What to do
1. Using the article on the House homeland security hearing, answer each question briefly:
(a) On what date did the broadcasters and secrecy experts speak to the committee?
(b) With what label are many Department of Homeland Security documents stamped, according to Scott Armstrong?
(c) Of which television station is Gregory Caputo the news director?
2. According to the article on the House homeland security hearing, why did Frank Sesno regard withholding the Chevrolet Caprice information in the Washington, D.C., sniper attacks as harmful? Respond in one to three sentences.
3. From the article on the House homeland security hearing, reproduce the passage starting with "Sep. 22, 2004" and going on through "the House panel.".

Given passage
###
House committee examines role of broadcasters in terrorism fight

  • Keeping too many documents secret is not the best way to fight terrorism, broadcasters and other experts told a U.S. House panel Sept. 15.

Sep. 22, 2004 — Shielding government documents from the public is counterproductive in the fight against terrorism, broadcasters and secrecy experts told the U.S. House Committee on Homeland Security Sept. 15. The broadcasters sharply criticized what they say is the government’s tendency to guard documents.

“The Department of Homeland Security is ‘oversecretfying’, Frank Sesno, professor and senior fellow with the Critical Infrastructure Protection Project at George Mason University, told the House panel.

In the fight against terrorism, “the relaying of information between the government and the news media is an important key,” said Scott Armstrong, director of Information and Trust. The relationship between the government and the news media is frequently strained when many documents from the Department of Homeland Security are stamped “Official Use Only,” he said.

Broadcasting news about terror events results in more people searching for suspects, several broadcasters told the committee. “For example, information about the Chevrolet Caprice, which was key evidence in the Washington, D.C., sniper attacks, was withheld from the public which caused more unnecessary deaths. When the key evidence was finally made public, the sniper was finally caught shortly after,” Sesno said.

Barbara Cochran, president of Radio-Television News Directors Association, told the committee that the more information given to journalists by the government, the better the coverage will be. “Journalists will not cover stories well in a vacuum,” she said.

The broadcasters conceded that they could have done a better job covering the Sept. 11 terrorist attacks.

“You have to make sure the news media, fire and police departments and the government know their flaws,” said Gregory Caputo, news director of television station WGN in Chicago.
###
Provided records
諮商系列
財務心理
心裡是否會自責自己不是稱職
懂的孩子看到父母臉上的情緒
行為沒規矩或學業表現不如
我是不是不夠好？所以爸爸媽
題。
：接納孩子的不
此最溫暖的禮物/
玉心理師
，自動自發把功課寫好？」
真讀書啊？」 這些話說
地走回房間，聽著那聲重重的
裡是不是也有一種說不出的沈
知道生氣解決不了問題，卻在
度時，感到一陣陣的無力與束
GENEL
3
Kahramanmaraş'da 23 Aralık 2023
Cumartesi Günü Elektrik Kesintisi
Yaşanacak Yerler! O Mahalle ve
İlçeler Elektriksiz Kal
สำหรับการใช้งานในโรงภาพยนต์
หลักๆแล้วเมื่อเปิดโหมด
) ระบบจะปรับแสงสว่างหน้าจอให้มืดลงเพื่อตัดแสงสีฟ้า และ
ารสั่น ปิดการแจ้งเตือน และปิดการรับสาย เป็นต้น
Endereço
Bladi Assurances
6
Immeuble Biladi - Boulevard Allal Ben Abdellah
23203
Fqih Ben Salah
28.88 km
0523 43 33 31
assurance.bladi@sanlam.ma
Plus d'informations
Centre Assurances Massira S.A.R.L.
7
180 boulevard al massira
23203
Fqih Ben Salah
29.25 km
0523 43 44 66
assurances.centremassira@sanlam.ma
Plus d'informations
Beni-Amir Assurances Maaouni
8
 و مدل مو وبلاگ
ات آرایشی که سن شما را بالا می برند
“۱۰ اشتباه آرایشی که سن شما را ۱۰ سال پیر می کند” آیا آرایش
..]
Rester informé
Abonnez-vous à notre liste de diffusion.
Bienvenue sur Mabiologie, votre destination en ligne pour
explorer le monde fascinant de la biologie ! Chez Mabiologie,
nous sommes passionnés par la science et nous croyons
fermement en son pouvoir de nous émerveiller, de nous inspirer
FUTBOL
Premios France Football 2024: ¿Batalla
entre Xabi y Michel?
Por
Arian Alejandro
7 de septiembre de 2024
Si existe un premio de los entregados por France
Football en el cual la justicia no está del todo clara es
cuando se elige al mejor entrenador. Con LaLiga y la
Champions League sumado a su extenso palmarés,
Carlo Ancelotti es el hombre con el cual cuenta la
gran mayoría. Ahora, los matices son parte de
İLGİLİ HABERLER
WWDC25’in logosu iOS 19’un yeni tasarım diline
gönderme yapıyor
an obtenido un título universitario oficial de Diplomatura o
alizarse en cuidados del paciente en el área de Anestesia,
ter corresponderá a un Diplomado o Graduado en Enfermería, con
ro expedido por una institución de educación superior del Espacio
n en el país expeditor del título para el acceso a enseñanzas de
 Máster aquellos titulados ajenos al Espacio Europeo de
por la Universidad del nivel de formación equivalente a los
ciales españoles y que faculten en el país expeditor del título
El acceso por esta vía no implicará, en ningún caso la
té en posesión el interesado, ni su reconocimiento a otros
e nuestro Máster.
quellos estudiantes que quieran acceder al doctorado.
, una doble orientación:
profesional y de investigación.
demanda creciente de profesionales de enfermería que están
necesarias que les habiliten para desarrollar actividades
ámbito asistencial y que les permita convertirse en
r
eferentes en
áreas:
###
Outputs by task
1.
(a) Sept. 15.
(b) "Official Use Only."
(c) WGN in Chicago.

2. Sesno said that keeping the information about the Chevrolet Caprice from the public caused more unnecessary deaths. Once this key evidence was finally made public, the sniper was caught shortly after.

3.
Sep. 22, 2004 — Shielding government documents from the public is counterproductive in the fight against terrorism, broadcasters and secrecy experts told the U.S. House Committee on Homeland Security Sept. 15. The broadcasters sharply criticized what they say is the government’s tendency to guard documents.

“The Department of Homeland Security is ‘oversecretfying’, Frank Sesno, professor and senior fellow with the Critical Infrastructure Protection Project at George Mason University, told the House panel.